DIRECTIONS: Select every line containing the word "landschap" from the material, and copy those lines.

EXTRACTED RECORDS:

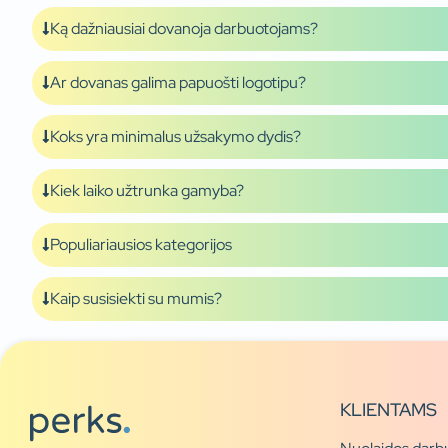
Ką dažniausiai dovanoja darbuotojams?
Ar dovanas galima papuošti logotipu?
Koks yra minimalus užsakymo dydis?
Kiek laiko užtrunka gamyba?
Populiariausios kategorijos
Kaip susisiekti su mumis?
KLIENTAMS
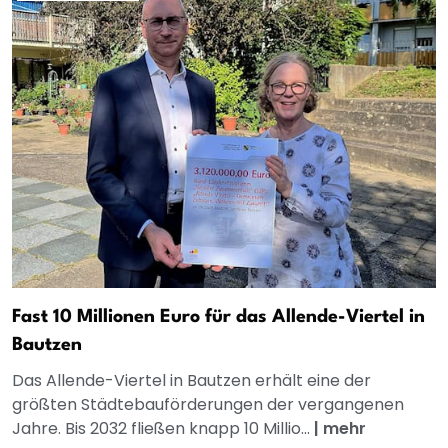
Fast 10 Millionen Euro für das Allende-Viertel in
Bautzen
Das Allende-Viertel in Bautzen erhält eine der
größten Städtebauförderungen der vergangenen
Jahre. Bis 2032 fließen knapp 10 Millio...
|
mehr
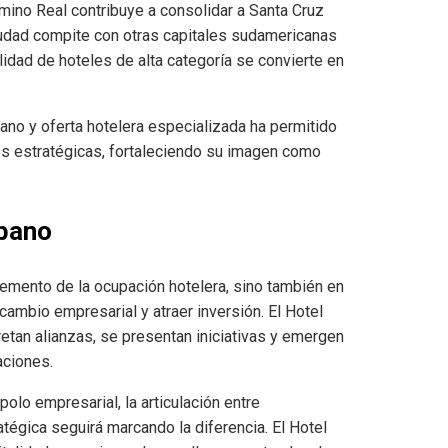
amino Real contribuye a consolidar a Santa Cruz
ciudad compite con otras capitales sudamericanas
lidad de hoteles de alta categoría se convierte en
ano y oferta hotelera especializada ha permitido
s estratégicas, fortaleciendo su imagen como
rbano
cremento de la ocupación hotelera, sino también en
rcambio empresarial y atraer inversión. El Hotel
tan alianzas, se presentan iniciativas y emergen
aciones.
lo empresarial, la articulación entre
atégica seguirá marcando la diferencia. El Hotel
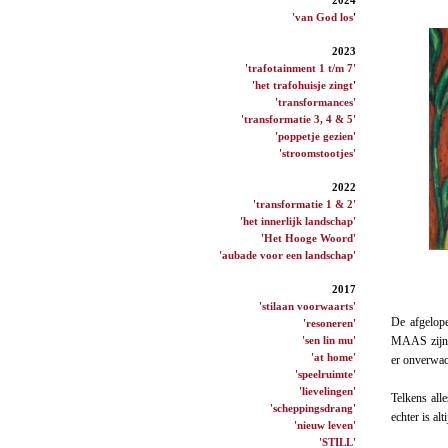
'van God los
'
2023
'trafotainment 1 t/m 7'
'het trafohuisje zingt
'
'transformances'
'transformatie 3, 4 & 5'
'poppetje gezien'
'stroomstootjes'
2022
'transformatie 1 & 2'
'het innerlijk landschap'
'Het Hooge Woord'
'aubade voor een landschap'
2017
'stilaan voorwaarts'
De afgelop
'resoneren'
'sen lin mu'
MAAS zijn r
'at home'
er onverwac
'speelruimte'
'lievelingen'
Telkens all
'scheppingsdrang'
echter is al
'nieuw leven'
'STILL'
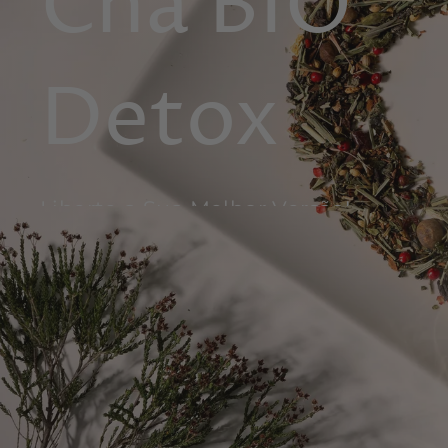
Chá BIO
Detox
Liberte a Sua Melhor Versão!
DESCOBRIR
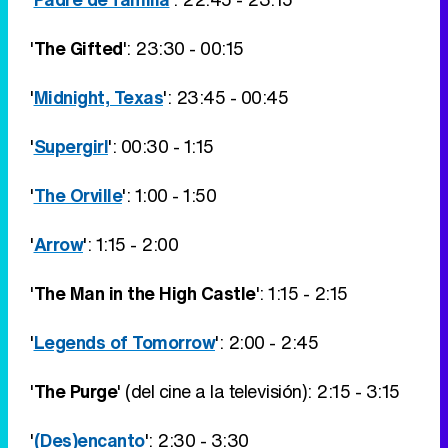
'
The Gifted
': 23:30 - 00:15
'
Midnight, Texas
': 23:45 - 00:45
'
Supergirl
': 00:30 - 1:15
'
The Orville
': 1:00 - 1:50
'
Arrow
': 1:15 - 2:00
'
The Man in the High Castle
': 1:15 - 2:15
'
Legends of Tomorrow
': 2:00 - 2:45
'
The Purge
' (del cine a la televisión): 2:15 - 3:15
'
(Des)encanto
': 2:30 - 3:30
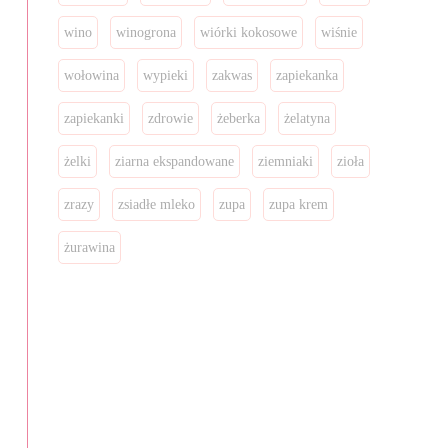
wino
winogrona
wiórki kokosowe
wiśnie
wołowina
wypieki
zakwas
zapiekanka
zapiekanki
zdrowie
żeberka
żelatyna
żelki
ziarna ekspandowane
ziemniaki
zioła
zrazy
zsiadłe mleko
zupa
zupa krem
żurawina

* * *

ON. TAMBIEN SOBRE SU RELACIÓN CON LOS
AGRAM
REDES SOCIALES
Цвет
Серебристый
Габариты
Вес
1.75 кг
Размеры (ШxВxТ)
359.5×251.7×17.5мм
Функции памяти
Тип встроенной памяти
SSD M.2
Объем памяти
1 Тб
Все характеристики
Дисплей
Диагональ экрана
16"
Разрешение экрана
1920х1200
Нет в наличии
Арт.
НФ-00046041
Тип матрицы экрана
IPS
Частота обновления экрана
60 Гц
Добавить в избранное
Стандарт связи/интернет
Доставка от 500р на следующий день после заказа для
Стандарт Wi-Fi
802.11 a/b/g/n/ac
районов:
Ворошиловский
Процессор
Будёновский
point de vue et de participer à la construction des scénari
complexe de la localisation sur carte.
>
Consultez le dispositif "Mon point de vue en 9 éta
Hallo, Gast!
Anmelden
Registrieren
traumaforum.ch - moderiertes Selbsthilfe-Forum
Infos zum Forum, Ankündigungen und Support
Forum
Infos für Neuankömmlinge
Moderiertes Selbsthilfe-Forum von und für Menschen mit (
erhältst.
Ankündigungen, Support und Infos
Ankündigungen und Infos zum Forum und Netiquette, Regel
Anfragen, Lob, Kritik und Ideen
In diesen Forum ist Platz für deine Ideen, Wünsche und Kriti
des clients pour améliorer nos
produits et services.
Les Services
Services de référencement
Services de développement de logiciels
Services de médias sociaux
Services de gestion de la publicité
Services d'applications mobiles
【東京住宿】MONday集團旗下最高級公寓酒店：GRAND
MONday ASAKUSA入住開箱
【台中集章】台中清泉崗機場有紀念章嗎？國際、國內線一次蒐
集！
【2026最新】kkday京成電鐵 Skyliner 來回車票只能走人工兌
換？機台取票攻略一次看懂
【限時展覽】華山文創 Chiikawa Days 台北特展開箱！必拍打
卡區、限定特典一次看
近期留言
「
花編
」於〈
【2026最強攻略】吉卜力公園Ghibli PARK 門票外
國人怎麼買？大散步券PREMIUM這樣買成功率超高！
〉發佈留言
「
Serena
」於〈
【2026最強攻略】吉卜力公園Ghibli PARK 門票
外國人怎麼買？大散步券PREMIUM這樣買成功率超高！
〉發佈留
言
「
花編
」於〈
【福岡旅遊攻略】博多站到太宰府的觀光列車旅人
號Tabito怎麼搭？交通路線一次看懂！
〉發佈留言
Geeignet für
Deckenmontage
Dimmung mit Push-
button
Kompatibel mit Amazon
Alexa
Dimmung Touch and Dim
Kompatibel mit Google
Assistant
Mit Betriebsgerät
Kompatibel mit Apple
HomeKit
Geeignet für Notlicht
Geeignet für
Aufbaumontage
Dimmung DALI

RESULT BELOW:
'het innerlijk landschap'
'aubade voor een landschap'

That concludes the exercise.